Another policy option is to invest more of NC’s total budget into the school system. NC’s public schools are in dire need of financial support, as the Page HVAC debacle illustrates. And it isn’t only my high school, or my county. Nationally, North Carolina spends nearly $5,000 less per student than the national average, ranking 48th in the country and 49th in funding effort, or the amount of spending on public education as a percentage of the state’s economy. North Carolina also ranks 43rd in public school teaching salary, and widely reported low job satisfaction and challenging working conditions are causing many teachers to leave public schools at alarming rates.
These statistics reveal part of the reason why many North Carolinians are so dissatisfied with the Opportunity Scholarship Program. We know our public schools are bad, we know our kids are struggling, especially low-income kids with limited familial support who do not have the knowledge or access to advocate for themselves in the public schools, or even know about the voucher program option.
This additional funding should target the most neglected areas of the state’s education system: teacher pay, facilities maintenance, and safe, functional learning environments. Given the challenges facing North Carolina’s schools, prioritizing these fundamental needs is essential to attract and retain qualified educators and ensure all students can learn in conditions that foster success.
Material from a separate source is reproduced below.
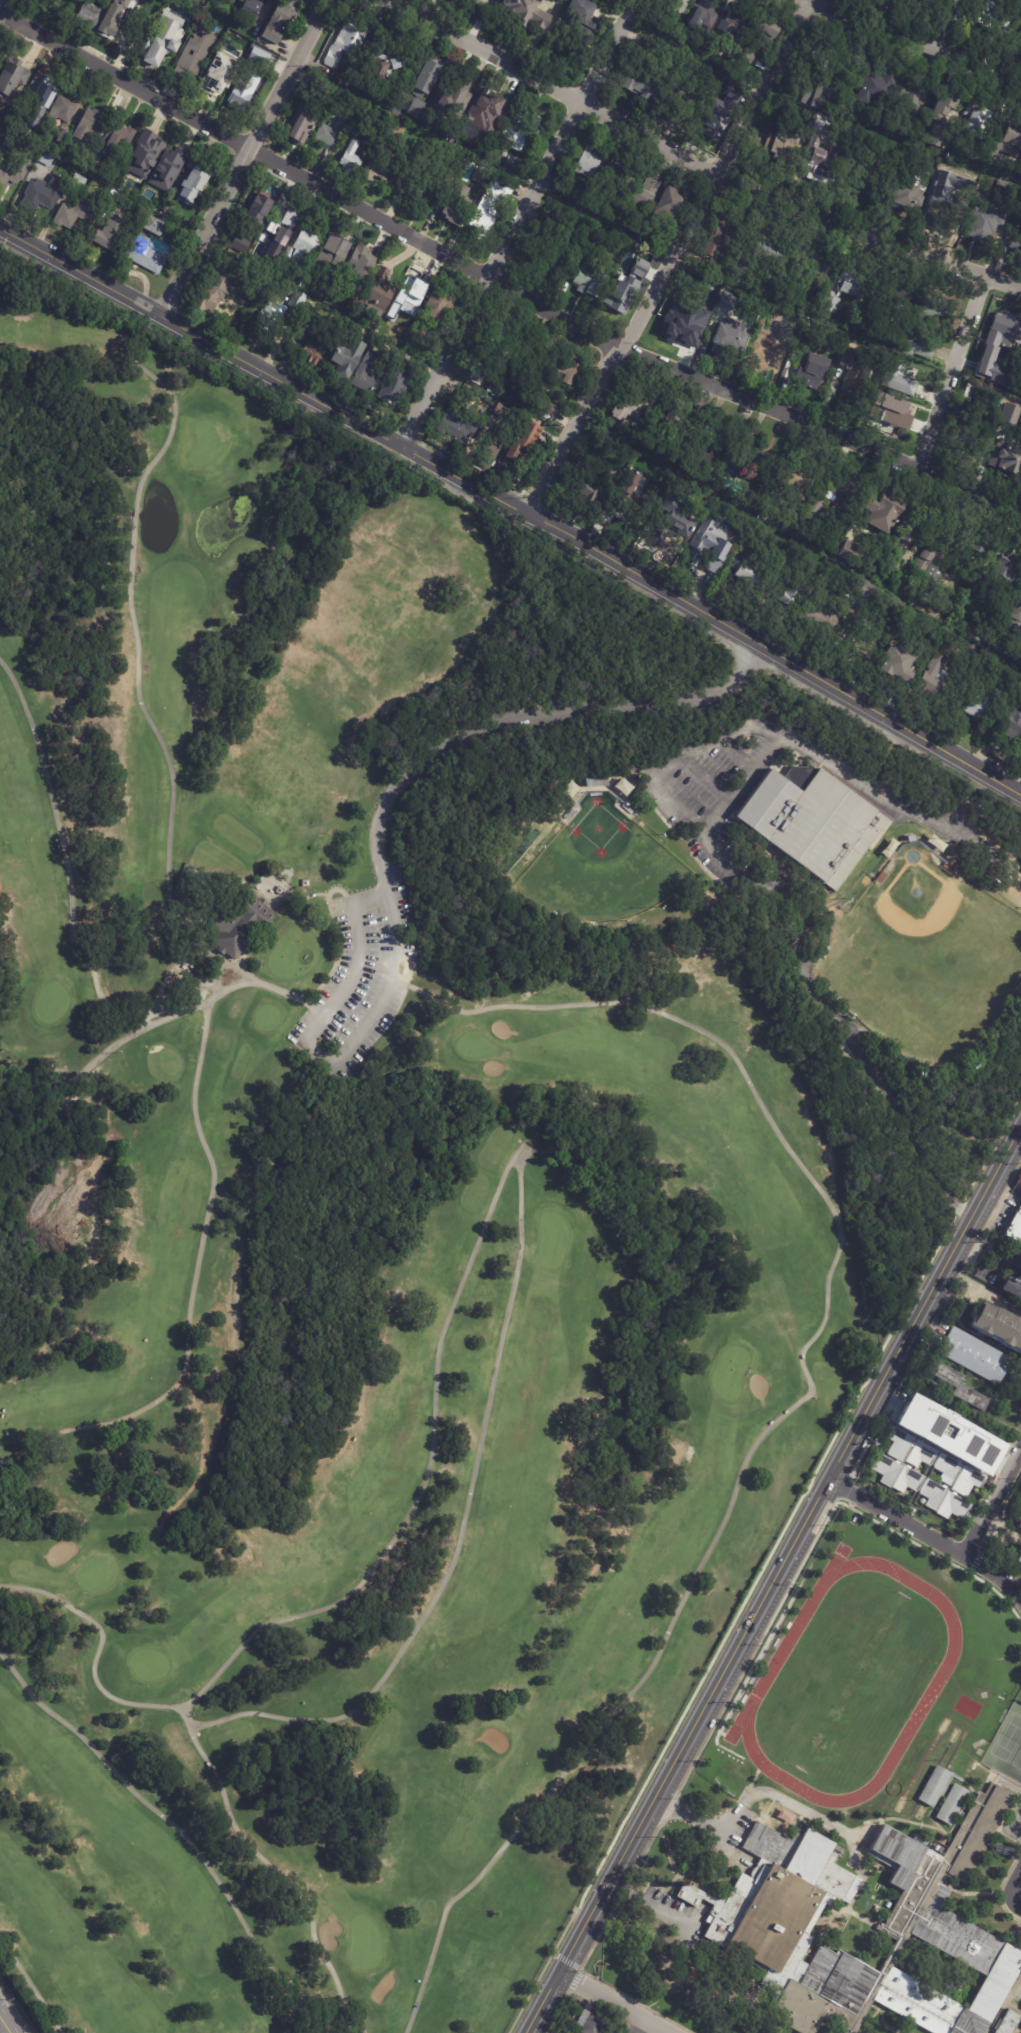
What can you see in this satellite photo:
building: (269, 0)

I am so grateful to have gone to public school my entire life, especially in my early education years.
Public school taught me to make friends with peers who come from completely different backgrounds than my own—different family arrangements, different resources, different lived experiences. Public school introduced me to the real world at a young age. I think it gave me a lot of empathy, and class and social consciousness. I wouldn’t trade these perspectives for anything.
While the intent behind North Carolina’s voucher program isn’t inherently wrong—families wanting more options for their children is understandable—the impact has been disastrous. The policy has deepened inequality, drained already scarce public school funding, and eroded trust in a system that desperately needs rebuilding, not abandonment. Good intentions don’t excuse harmful outcomes.
I continue to believe that public education is priceless. North Carolina must confront its dismal rankings and renew its commitment to students and teachers alike. If other states can invest meaningfully in learning, North Carolina can—and must—do the same.